[Material to process]:
________

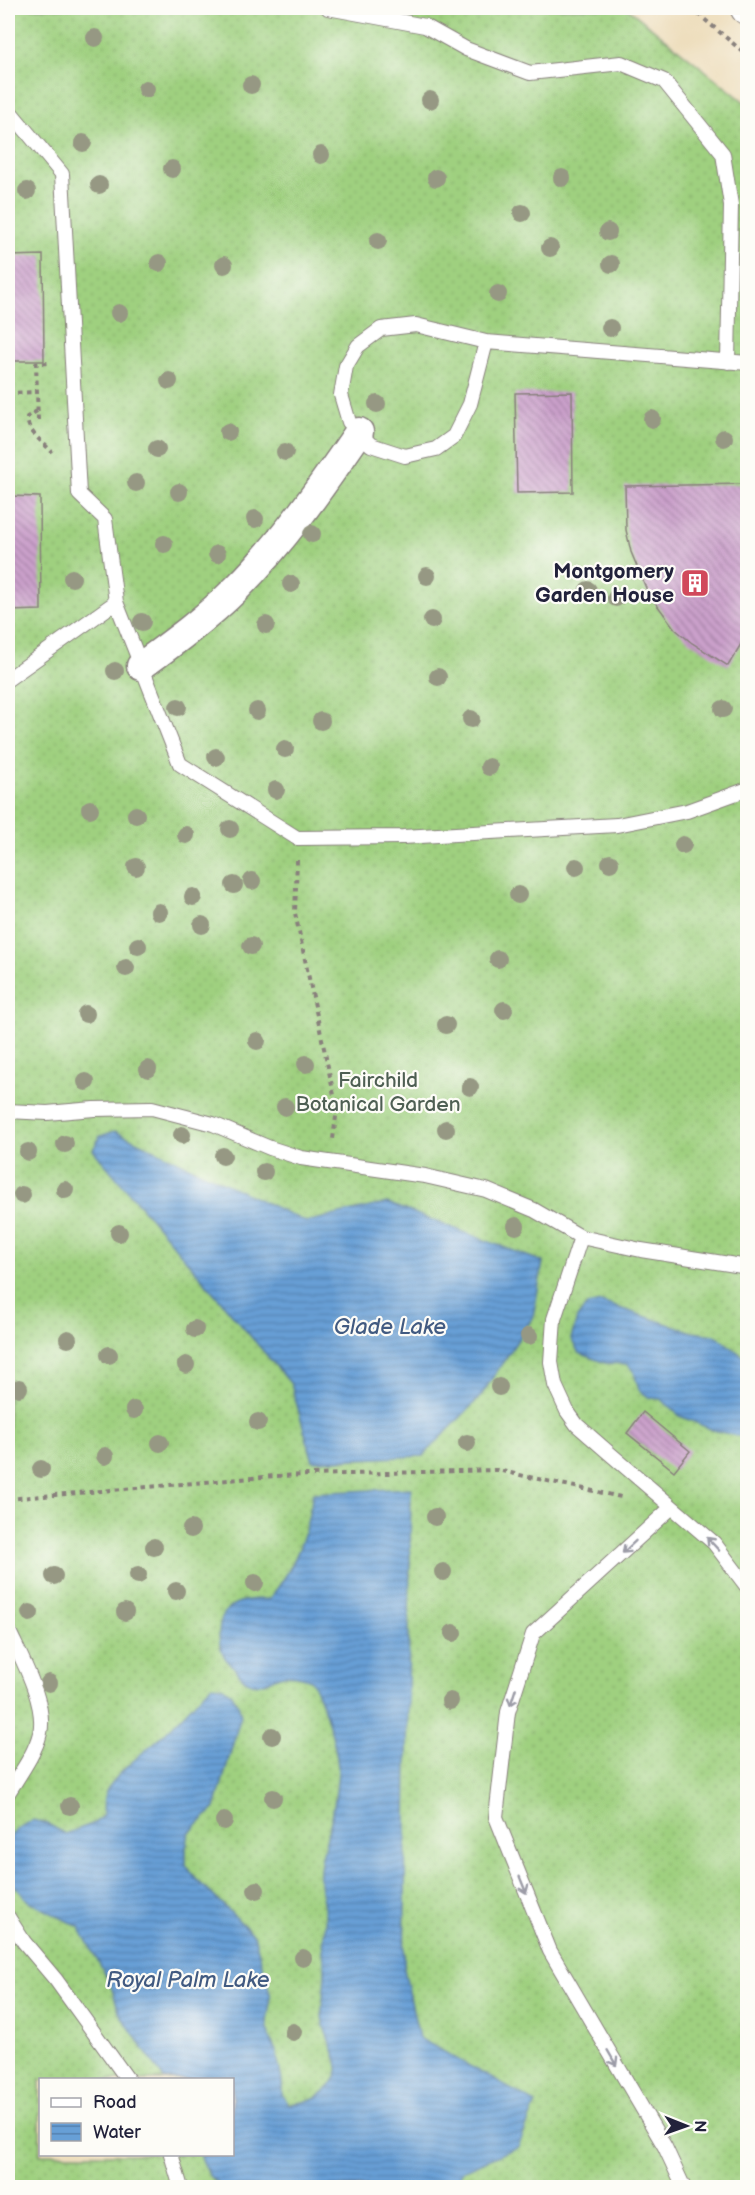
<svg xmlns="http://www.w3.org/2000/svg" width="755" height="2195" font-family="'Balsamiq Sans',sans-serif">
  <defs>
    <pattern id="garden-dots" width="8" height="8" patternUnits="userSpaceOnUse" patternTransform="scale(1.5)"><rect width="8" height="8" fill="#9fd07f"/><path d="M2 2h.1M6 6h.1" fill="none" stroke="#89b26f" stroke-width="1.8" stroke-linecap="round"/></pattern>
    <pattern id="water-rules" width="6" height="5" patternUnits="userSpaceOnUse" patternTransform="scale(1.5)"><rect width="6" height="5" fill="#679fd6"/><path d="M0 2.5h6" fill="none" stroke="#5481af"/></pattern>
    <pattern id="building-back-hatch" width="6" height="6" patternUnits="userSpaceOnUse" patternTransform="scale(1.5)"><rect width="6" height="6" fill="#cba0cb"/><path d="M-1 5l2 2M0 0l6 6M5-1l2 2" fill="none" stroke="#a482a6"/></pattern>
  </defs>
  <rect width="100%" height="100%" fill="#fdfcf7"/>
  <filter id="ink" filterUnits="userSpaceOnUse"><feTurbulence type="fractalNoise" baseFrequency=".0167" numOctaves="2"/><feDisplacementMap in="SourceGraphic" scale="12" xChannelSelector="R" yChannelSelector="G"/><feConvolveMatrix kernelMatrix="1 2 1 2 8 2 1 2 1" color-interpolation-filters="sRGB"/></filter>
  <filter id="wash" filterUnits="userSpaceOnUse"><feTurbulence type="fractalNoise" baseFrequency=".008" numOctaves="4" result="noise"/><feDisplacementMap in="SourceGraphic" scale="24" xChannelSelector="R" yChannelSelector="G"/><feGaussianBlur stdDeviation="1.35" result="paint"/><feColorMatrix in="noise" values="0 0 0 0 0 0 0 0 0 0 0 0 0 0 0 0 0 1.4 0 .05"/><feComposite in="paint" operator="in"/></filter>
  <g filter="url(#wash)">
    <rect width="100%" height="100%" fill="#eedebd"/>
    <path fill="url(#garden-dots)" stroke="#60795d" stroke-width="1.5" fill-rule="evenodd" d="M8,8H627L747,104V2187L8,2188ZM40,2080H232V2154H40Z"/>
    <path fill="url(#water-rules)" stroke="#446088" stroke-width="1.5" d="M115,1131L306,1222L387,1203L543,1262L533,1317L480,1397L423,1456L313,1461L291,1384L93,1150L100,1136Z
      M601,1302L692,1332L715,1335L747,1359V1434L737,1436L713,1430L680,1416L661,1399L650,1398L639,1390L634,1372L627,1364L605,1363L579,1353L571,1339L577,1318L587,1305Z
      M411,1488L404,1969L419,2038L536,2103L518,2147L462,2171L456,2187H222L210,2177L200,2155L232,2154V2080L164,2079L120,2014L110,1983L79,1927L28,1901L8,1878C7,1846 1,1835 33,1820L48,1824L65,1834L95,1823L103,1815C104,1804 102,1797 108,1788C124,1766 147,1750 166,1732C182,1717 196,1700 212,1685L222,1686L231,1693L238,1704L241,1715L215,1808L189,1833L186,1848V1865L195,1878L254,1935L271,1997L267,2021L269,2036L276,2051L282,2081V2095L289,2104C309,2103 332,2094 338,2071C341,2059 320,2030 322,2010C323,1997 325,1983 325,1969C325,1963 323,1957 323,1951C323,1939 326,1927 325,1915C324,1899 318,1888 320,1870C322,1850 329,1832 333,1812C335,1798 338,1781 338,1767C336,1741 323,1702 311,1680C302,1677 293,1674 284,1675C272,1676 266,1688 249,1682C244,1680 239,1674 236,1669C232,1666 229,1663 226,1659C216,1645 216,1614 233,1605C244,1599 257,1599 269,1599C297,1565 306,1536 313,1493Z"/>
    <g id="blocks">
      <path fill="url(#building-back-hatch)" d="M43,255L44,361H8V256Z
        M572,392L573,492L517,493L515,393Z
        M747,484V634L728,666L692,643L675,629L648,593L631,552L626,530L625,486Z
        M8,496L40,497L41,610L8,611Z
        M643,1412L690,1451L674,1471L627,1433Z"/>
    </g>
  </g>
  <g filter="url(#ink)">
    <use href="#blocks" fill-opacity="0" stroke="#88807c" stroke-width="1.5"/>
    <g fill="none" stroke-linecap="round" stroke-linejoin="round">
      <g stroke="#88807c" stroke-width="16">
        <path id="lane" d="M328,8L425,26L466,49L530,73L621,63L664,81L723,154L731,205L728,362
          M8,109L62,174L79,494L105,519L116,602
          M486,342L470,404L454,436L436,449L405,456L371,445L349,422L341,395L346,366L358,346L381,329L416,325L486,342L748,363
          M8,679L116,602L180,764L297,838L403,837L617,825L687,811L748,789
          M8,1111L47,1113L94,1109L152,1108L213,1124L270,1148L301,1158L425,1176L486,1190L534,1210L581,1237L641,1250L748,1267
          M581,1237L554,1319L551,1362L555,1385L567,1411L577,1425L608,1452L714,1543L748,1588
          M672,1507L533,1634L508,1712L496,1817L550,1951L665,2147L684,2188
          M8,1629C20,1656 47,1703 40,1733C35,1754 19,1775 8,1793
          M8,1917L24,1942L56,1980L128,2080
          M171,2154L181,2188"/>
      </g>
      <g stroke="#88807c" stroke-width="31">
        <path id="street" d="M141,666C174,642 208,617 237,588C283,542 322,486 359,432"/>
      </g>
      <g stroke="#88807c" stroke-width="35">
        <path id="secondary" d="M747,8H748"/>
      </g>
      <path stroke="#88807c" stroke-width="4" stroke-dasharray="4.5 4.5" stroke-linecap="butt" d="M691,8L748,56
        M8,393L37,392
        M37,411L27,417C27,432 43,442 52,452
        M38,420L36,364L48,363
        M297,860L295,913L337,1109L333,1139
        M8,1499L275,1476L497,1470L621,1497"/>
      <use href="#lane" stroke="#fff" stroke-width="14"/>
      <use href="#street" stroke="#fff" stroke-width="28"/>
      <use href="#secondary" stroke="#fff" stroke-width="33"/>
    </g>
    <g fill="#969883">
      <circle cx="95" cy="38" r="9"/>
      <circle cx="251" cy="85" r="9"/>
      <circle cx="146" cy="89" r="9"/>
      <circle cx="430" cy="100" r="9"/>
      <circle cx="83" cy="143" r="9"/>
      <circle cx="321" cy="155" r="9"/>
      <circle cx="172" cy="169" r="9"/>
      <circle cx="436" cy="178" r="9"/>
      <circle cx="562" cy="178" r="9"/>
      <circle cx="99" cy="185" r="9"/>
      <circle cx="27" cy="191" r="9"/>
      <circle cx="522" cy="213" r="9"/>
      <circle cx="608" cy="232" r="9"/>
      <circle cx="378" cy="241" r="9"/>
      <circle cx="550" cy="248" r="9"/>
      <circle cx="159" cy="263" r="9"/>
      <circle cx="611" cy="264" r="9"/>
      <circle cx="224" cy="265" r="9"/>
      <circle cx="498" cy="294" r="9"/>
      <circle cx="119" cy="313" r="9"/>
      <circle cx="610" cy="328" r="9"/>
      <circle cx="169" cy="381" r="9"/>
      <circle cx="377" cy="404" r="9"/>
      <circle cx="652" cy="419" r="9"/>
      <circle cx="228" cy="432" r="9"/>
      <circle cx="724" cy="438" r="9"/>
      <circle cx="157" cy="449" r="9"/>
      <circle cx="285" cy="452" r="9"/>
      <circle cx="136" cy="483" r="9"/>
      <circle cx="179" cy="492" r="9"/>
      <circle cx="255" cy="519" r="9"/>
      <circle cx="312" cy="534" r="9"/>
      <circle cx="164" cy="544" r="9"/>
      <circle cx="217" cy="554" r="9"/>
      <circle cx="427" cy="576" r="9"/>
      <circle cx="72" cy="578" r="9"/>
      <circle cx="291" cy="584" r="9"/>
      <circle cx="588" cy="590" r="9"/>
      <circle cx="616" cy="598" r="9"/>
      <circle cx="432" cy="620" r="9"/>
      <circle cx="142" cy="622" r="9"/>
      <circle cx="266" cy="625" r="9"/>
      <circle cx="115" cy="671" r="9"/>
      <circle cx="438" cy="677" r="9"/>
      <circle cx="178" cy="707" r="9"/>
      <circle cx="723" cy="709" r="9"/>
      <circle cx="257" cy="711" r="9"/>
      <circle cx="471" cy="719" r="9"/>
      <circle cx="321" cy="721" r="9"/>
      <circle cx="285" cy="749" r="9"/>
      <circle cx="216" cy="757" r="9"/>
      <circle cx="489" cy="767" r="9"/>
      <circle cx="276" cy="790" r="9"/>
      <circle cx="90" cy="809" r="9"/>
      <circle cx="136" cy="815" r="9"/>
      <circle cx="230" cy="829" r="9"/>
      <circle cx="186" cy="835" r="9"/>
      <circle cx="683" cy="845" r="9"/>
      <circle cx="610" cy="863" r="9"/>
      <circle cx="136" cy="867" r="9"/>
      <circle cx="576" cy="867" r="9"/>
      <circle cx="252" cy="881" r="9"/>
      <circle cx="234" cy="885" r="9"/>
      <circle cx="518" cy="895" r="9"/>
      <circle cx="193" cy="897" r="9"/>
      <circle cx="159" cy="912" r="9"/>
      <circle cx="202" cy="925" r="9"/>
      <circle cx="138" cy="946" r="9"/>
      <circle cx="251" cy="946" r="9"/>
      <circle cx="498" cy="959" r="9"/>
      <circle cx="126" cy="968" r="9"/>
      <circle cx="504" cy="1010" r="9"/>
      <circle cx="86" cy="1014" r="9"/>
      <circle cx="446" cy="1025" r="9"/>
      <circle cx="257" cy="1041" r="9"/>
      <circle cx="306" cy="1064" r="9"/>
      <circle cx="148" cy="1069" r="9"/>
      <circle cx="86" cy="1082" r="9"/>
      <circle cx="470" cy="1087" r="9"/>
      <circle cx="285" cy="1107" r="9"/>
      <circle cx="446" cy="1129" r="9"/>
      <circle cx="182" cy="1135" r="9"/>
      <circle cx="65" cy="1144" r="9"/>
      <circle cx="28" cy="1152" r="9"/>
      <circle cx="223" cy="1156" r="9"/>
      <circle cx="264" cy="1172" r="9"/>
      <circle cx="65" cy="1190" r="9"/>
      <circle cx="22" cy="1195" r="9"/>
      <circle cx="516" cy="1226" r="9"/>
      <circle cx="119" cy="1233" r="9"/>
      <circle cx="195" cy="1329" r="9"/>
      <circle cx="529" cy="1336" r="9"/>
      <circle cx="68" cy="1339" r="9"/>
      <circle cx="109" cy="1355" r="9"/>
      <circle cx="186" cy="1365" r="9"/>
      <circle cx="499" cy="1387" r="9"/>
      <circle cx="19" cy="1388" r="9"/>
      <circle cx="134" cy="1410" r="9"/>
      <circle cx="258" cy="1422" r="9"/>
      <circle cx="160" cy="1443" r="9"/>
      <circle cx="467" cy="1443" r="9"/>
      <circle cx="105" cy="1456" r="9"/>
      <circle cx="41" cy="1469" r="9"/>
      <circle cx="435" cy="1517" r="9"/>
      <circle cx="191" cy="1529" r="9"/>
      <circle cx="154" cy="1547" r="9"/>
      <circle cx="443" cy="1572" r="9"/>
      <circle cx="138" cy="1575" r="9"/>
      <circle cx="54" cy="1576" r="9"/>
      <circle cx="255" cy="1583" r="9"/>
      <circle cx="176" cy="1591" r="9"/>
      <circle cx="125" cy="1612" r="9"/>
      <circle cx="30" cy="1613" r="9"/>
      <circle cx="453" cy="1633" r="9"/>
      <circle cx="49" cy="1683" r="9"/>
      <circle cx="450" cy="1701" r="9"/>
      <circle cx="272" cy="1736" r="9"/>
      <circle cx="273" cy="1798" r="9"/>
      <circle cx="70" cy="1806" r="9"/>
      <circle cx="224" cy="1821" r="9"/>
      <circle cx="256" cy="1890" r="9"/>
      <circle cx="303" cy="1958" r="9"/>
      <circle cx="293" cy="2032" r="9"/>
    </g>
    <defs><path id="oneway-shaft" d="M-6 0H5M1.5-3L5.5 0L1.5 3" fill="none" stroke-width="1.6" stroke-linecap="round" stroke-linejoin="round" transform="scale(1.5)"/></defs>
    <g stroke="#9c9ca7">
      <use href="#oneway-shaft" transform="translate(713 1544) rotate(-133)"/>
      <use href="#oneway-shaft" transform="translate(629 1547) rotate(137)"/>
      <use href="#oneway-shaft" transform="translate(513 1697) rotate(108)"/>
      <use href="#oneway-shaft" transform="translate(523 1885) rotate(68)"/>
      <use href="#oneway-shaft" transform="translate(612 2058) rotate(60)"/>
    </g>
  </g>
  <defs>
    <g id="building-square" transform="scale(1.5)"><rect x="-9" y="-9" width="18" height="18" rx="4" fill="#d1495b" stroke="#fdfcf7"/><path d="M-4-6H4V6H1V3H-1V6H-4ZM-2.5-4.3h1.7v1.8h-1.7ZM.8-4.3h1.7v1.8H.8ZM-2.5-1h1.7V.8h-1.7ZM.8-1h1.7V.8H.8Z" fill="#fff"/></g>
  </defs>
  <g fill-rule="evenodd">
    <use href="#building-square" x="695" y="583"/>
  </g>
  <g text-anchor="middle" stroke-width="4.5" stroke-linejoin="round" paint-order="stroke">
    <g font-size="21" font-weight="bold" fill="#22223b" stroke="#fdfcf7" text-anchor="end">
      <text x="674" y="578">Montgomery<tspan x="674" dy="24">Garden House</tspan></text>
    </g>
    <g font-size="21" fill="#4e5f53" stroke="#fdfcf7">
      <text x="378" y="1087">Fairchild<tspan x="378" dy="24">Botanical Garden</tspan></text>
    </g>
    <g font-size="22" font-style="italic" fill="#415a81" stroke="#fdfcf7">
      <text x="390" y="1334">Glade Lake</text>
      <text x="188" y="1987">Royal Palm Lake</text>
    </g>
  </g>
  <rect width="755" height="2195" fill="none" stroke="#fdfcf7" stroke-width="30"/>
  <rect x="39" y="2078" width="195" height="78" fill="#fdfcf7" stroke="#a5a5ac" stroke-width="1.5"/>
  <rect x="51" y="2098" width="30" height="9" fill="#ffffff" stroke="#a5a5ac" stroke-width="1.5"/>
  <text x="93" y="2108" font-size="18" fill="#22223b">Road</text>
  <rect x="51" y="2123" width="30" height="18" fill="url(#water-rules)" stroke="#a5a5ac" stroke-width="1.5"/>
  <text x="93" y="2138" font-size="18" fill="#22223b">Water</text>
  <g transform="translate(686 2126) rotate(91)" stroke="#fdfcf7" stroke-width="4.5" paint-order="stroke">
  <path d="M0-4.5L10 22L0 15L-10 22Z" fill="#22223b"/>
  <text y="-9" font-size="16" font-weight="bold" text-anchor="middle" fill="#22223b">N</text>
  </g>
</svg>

________

[Exercise prompt]:
Go through the records above, find each line with the string "SourceGraphic", and copy it.

[Reply to the exercise]:
  <filter id="ink" filterUnits="userSpaceOnUse"><feTurbulence type="fractalNoise" baseFrequency=".0167" numOctaves="2"/><feDisplacementMap in="SourceGraphic" scale="12" xChannelSelector="R" yChannelSelector="G"/><feConvolveMatrix kernelMatrix="1 2 1 2 8 2 1 2 1" color-interpolation-filters="sRGB"/></filter>
  <filter id="wash" filterUnits="userSpaceOnUse"><feTurbulence type="fractalNoise" baseFrequency=".008" numOctaves="4" result="noise"/><feDisplacementMap in="SourceGraphic" scale="24" xChannelSelector="R" yChannelSelector="G"/><feGaussianBlur stdDeviation="1.35" result="paint"/><feColorMatrix in="noise" values="0 0 0 0 0 0 0 0 0 0 0 0 0 0 0 0 0 1.4 0 .05"/><feComposite in="paint" operator="in"/></filter>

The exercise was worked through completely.